STORED ROWS:
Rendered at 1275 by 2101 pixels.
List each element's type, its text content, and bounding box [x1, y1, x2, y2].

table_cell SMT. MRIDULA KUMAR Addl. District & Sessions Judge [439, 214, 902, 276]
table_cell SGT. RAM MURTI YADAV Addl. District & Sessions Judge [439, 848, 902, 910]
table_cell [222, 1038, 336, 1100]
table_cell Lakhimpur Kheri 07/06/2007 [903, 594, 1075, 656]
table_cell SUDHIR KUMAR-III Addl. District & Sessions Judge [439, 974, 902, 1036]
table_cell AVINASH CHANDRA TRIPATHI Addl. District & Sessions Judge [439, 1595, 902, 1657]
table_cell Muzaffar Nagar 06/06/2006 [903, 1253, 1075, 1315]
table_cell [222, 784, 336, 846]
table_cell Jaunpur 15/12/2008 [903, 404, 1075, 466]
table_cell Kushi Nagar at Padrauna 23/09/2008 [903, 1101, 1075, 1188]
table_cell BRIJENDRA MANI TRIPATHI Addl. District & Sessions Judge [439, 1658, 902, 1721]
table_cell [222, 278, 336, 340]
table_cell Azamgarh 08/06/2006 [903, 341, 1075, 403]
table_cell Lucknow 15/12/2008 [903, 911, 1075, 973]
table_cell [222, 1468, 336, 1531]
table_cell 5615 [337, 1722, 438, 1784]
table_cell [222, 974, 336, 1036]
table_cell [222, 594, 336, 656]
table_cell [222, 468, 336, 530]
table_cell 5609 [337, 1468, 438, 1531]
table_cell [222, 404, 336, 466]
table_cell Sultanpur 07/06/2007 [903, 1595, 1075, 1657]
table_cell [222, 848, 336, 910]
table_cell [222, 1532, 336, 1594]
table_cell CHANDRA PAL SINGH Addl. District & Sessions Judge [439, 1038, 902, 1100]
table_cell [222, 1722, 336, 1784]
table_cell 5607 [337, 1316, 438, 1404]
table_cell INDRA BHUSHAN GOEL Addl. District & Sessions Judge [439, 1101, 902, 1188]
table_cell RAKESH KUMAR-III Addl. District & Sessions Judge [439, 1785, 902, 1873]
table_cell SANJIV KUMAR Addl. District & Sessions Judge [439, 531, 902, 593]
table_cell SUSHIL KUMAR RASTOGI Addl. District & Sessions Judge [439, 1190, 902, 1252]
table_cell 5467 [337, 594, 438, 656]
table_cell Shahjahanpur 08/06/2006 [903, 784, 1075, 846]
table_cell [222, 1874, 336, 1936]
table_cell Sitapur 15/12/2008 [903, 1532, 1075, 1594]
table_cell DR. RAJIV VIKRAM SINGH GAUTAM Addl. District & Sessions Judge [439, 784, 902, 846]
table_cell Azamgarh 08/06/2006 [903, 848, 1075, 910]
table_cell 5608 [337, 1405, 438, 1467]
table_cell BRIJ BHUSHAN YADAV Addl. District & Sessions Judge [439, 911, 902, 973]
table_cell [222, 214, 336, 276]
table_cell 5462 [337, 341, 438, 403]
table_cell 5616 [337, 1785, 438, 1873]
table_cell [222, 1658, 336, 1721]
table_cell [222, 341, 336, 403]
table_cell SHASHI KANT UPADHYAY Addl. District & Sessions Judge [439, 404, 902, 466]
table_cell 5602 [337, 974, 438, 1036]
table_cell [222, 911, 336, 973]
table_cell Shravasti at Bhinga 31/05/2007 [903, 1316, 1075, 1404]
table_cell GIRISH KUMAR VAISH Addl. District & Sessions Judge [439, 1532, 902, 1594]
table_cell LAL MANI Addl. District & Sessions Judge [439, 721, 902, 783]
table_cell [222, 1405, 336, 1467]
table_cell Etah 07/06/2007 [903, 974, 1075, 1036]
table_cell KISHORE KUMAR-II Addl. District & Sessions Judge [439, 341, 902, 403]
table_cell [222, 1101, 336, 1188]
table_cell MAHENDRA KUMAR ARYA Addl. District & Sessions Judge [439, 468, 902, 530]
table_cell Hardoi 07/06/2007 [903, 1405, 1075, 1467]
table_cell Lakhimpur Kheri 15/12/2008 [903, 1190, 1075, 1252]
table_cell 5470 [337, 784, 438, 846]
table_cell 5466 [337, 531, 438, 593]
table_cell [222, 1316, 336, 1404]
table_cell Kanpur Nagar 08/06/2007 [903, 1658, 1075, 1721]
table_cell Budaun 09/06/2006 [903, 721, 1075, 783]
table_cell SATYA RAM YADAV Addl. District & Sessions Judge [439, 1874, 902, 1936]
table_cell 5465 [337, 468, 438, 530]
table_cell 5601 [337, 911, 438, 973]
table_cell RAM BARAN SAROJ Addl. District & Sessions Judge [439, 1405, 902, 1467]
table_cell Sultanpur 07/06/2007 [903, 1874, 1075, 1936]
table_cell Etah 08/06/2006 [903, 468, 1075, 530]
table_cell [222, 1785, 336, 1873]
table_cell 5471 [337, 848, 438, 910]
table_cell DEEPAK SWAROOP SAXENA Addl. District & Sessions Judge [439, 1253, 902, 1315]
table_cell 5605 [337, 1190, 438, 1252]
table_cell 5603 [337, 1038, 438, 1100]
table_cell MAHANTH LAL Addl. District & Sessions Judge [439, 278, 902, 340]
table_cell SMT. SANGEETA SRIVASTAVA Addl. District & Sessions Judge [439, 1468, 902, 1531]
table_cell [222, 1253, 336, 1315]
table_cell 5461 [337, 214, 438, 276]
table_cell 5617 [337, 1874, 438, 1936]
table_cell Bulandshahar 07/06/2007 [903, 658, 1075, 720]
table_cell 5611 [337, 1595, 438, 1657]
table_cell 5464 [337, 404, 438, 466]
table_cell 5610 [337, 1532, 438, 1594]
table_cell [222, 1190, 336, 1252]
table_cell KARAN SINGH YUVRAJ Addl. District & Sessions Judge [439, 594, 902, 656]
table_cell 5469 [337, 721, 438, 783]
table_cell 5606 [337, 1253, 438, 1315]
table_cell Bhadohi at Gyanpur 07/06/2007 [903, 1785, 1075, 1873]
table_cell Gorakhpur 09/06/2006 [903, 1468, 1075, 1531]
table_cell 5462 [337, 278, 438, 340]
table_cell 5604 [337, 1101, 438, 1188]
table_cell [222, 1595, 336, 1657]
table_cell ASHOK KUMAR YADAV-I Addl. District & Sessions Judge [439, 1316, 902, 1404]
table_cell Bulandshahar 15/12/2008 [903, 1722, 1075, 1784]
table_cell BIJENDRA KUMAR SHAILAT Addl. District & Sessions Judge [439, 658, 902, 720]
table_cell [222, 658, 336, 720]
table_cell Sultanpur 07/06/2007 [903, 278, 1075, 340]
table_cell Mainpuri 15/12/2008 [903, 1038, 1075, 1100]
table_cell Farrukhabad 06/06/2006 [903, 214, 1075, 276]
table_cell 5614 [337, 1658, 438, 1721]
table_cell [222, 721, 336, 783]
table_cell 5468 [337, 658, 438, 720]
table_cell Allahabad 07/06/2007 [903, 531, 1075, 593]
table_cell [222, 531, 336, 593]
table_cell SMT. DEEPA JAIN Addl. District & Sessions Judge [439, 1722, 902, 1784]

STATED PROBLEM:
Could you print out all of the lines above without changing a single character?

COMPLETED TASK:
Rendered at 1275 by 2101 pixels.
List each element's type, its text content, and bounding box [x1, y1, x2, y2].

table_cell SMT. MRIDULA KUMAR Addl. District & Sessions Judge [439, 214, 902, 276]
table_cell SGT. RAM MURTI YADAV Addl. District & Sessions Judge [439, 848, 902, 910]
table_cell [222, 1038, 336, 1100]
table_cell Lakhimpur Kheri 07/06/2007 [903, 594, 1075, 656]
table_cell SUDHIR KUMAR-III Addl. District & Sessions Judge [439, 974, 902, 1036]
table_cell AVINASH CHANDRA TRIPATHI Addl. District & Sessions Judge [439, 1595, 902, 1657]
table_cell Muzaffar Nagar 06/06/2006 [903, 1253, 1075, 1315]
table_cell [222, 784, 336, 846]
table_cell Jaunpur 15/12/2008 [903, 404, 1075, 466]
table_cell Kushi Nagar at Padrauna 23/09/2008 [903, 1101, 1075, 1188]
table_cell BRIJENDRA MANI TRIPATHI Addl. District & Sessions Judge [439, 1658, 902, 1721]
table_cell [222, 278, 336, 340]
table_cell Azamgarh 08/06/2006 [903, 341, 1075, 403]
table_cell Lucknow 15/12/2008 [903, 911, 1075, 973]
table_cell [222, 1468, 336, 1531]
table_cell 5615 [337, 1722, 438, 1784]
table_cell [222, 974, 336, 1036]
table_cell [222, 594, 336, 656]
table_cell [222, 468, 336, 530]
table_cell 5609 [337, 1468, 438, 1531]
table_cell [222, 404, 336, 466]
table_cell Sultanpur 07/06/2007 [903, 1595, 1075, 1657]
table_cell [222, 848, 336, 910]
table_cell [222, 1532, 336, 1594]
table_cell CHANDRA PAL SINGH Addl. District & Sessions Judge [439, 1038, 902, 1100]
table_cell [222, 1722, 336, 1784]
table_cell 5607 [337, 1316, 438, 1404]
table_cell INDRA BHUSHAN GOEL Addl. District & Sessions Judge [439, 1101, 902, 1188]
table_cell RAKESH KUMAR-III Addl. District & Sessions Judge [439, 1785, 902, 1873]
table_cell SANJIV KUMAR Addl. District & Sessions Judge [439, 531, 902, 593]
table_cell SUSHIL KUMAR RASTOGI Addl. District & Sessions Judge [439, 1190, 902, 1252]
table_cell 5467 [337, 594, 438, 656]
table_cell Shahjahanpur 08/06/2006 [903, 784, 1075, 846]
table_cell [222, 1874, 336, 1936]
table_cell Sitapur 15/12/2008 [903, 1532, 1075, 1594]
table_cell DR. RAJIV VIKRAM SINGH GAUTAM Addl. District & Sessions Judge [439, 784, 902, 846]
table_cell Azamgarh 08/06/2006 [903, 848, 1075, 910]
table_cell 5608 [337, 1405, 438, 1467]
table_cell BRIJ BHUSHAN YADAV Addl. District & Sessions Judge [439, 911, 902, 973]
table_cell [222, 214, 336, 276]
table_cell 5462 [337, 341, 438, 403]
table_cell 5616 [337, 1785, 438, 1873]
table_cell [222, 1658, 336, 1721]
table_cell [222, 341, 336, 403]
table_cell SHASHI KANT UPADHYAY Addl. District & Sessions Judge [439, 404, 902, 466]
table_cell 5602 [337, 974, 438, 1036]
table_cell [222, 911, 336, 973]
table_cell Shravasti at Bhinga 31/05/2007 [903, 1316, 1075, 1404]
table_cell GIRISH KUMAR VAISH Addl. District & Sessions Judge [439, 1532, 902, 1594]
table_cell LAL MANI Addl. District & Sessions Judge [439, 721, 902, 783]
table_cell [222, 1405, 336, 1467]
table_cell Etah 07/06/2007 [903, 974, 1075, 1036]
table_cell KISHORE KUMAR-II Addl. District & Sessions Judge [439, 341, 902, 403]
table_cell [222, 1101, 336, 1188]
table_cell MAHENDRA KUMAR ARYA Addl. District & Sessions Judge [439, 468, 902, 530]
table_cell Hardoi 07/06/2007 [903, 1405, 1075, 1467]
table_cell Lakhimpur Kheri 15/12/2008 [903, 1190, 1075, 1252]
table_cell 5470 [337, 784, 438, 846]
table_cell 5466 [337, 531, 438, 593]
table_cell [222, 1316, 336, 1404]
table_cell Kanpur Nagar 08/06/2007 [903, 1658, 1075, 1721]
table_cell Budaun 09/06/2006 [903, 721, 1075, 783]
table_cell SATYA RAM YADAV Addl. District & Sessions Judge [439, 1874, 902, 1936]
table_cell 5465 [337, 468, 438, 530]
table_cell 5601 [337, 911, 438, 973]
table_cell RAM BARAN SAROJ Addl. District & Sessions Judge [439, 1405, 902, 1467]
table_cell Sultanpur 07/06/2007 [903, 1874, 1075, 1936]
table_cell Etah 08/06/2006 [903, 468, 1075, 530]
table_cell [222, 1785, 336, 1873]
table_cell 5471 [337, 848, 438, 910]
table_cell DEEPAK SWAROOP SAXENA Addl. District & Sessions Judge [439, 1253, 902, 1315]
table_cell 5605 [337, 1190, 438, 1252]
table_cell 5603 [337, 1038, 438, 1100]
table_cell MAHANTH LAL Addl. District & Sessions Judge [439, 278, 902, 340]
table_cell SMT. SANGEETA SRIVASTAVA Addl. District & Sessions Judge [439, 1468, 902, 1531]
table_cell [222, 1253, 336, 1315]
table_cell 5461 [337, 214, 438, 276]
table_cell 5617 [337, 1874, 438, 1936]
table_cell Bulandshahar 07/06/2007 [903, 658, 1075, 720]
table_cell 5611 [337, 1595, 438, 1657]
table_cell 5464 [337, 404, 438, 466]
table_cell 5610 [337, 1532, 438, 1594]
table_cell [222, 1190, 336, 1252]
table_cell KARAN SINGH YUVRAJ Addl. District & Sessions Judge [439, 594, 902, 656]
table_cell 5469 [337, 721, 438, 783]
table_cell 5606 [337, 1253, 438, 1315]
table_cell Bhadohi at Gyanpur 07/06/2007 [903, 1785, 1075, 1873]
table_cell Gorakhpur 09/06/2006 [903, 1468, 1075, 1531]
table_cell 5462 [337, 278, 438, 340]
table_cell 5604 [337, 1101, 438, 1188]
table_cell [222, 1595, 336, 1657]
table_cell ASHOK KUMAR YADAV-I Addl. District & Sessions Judge [439, 1316, 902, 1404]
table_cell Bulandshahar 15/12/2008 [903, 1722, 1075, 1784]
table_cell BIJENDRA KUMAR SHAILAT Addl. District & Sessions Judge [439, 658, 902, 720]
table_cell [222, 658, 336, 720]
table_cell Sultanpur 07/06/2007 [903, 278, 1075, 340]
table_cell Mainpuri 15/12/2008 [903, 1038, 1075, 1100]
table_cell Farrukhabad 06/06/2006 [903, 214, 1075, 276]
table_cell 5614 [337, 1658, 438, 1721]
table_cell [222, 721, 336, 783]
table_cell 5468 [337, 658, 438, 720]
table_cell Allahabad 07/06/2007 [903, 531, 1075, 593]
table_cell [222, 531, 336, 593]
table_cell SMT. DEEPA JAIN Addl. District & Sessions Judge [439, 1722, 902, 1784]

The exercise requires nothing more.